I went on my first diet when I was 12. I can remember where I was and how I felt even to this day having been told by my mother that she thought I was getting a bit fat and had I thought about losing some weight. She of course had absolutely no idea of the huge and shocking impact that sentence was to have on the rest of my life and my relationship with food! She meant no harm but the damage had been done.
I car crashed my way through my teens and twenties over eating, under eating ( starving myself all day and only eating in the evening) eventually becoming bulimic; being “Good” with food, being “Bad” with food but it was always food, food, food that controlled my feelings- Happy if I was feeling thin and unhappy if I was feeling fat- A terrible cross to bare considering we need food to survive.
When I discovered EXERCISE my obsession with food and the control it had over me lessened to such a degree that I became happier in my own skin and I realised that I had been suffering hugely from depression up until that point in my life.

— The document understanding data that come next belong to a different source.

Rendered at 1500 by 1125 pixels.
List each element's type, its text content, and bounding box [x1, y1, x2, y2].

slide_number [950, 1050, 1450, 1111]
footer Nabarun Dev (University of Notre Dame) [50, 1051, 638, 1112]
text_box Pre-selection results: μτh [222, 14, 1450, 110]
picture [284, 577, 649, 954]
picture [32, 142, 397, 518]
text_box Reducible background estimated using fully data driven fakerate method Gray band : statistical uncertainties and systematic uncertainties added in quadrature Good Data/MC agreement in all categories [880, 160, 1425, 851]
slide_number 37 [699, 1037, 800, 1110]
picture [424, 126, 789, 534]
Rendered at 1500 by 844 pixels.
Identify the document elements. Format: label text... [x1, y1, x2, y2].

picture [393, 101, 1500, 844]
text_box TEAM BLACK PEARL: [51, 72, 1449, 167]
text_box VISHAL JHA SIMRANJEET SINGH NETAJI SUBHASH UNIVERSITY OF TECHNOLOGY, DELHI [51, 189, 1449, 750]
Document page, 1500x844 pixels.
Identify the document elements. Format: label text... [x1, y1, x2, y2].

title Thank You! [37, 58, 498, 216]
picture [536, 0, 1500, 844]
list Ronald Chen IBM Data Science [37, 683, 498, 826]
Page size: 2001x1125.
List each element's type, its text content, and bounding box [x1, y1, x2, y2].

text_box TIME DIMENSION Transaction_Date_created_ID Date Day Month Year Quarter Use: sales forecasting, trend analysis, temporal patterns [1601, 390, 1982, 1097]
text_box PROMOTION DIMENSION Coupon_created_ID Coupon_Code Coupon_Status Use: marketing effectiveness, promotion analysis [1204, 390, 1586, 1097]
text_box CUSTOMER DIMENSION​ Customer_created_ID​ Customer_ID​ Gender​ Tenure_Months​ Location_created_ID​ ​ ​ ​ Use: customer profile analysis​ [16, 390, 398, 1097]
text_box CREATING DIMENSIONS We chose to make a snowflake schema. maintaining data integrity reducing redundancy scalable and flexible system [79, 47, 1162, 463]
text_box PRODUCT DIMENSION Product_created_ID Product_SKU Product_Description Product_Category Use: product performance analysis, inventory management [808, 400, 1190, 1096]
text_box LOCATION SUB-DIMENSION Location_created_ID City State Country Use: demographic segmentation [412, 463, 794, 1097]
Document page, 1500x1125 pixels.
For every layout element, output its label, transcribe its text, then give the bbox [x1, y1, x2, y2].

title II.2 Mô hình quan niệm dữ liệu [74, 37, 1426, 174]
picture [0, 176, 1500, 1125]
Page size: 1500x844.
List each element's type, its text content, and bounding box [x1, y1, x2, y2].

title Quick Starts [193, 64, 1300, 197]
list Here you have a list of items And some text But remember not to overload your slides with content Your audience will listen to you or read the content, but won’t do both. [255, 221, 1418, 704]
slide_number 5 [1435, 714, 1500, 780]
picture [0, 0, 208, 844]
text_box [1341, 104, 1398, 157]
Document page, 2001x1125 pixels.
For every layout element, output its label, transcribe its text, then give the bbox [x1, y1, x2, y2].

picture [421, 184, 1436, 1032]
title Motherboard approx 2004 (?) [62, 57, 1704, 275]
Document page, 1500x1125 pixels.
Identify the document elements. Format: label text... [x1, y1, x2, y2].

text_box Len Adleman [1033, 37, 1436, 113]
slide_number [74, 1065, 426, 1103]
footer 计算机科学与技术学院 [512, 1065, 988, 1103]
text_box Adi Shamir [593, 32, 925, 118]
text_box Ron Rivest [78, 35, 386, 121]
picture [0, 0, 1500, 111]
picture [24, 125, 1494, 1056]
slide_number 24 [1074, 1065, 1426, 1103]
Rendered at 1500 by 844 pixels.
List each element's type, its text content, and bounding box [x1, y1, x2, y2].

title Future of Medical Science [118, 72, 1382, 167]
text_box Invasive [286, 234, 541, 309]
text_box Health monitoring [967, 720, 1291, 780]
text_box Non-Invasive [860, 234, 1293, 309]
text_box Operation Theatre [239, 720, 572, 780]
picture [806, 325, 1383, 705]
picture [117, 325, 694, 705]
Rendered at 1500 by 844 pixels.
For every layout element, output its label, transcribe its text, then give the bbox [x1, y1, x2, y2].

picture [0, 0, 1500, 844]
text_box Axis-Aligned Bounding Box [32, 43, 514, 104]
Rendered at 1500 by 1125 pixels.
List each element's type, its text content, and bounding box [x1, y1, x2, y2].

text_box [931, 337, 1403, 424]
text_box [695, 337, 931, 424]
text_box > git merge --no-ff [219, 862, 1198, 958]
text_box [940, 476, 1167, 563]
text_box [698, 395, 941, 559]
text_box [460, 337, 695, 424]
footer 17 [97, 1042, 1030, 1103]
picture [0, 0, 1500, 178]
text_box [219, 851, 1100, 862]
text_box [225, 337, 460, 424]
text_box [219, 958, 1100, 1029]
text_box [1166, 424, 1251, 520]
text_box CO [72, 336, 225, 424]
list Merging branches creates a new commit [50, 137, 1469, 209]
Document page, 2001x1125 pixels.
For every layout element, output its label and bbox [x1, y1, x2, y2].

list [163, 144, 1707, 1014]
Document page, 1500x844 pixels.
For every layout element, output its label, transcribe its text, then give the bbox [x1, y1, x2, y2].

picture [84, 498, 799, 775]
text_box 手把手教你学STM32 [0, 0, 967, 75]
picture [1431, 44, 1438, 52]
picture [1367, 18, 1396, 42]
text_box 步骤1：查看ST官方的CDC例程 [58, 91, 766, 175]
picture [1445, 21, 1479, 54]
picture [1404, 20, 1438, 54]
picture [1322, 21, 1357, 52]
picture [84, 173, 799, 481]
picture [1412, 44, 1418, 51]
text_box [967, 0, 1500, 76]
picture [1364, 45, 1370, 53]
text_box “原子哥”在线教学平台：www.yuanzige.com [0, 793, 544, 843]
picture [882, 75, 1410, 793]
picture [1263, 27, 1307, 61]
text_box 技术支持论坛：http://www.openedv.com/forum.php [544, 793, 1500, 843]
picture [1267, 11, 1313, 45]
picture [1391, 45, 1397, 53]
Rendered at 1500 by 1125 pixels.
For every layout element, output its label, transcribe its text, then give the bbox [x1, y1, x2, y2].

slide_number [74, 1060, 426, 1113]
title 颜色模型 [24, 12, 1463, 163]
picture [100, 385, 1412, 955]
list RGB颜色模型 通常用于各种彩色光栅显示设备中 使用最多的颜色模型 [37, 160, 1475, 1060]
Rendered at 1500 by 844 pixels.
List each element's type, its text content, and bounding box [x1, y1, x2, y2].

So .. SAUSAGE ROLLS? Why am I afraid of them? It’s terribly difficult to put into words but they represent in my mind the “old days” BE ( before exercise) I suppose it’s a little bit like an alcoholic with alcohol. You know that reaction when you smell something and it brings back bad memories or you don’t eat a food ever again because it once made you sick- it’s not “just”sausage rolls but they represent a reminder of the over eating.
Don’t get me wrong.. I enjoy food that is NOT good for me but I take a measured approach- am more cautious and try to eat as healthily as I can- Sausage rolls pose a threat- a warning.. I will never be completely free of the hold that food has over my mind.. it is something that I have learnt to live with.. I guess we all have a cross to bear - an Achilles heel? This is mine.... I was ashamed of my past history with food particularly the Bulimia but this has become less so as the years have passed and will continue to do so. I hope this helps anyone reading this who is struggling as I did to know that there is a way forward and that life can change for the better, that you can enjoy food, take the good and the bad with ease but you must trust in that and it will become the truth. Your way forward could be something as simple as exercise?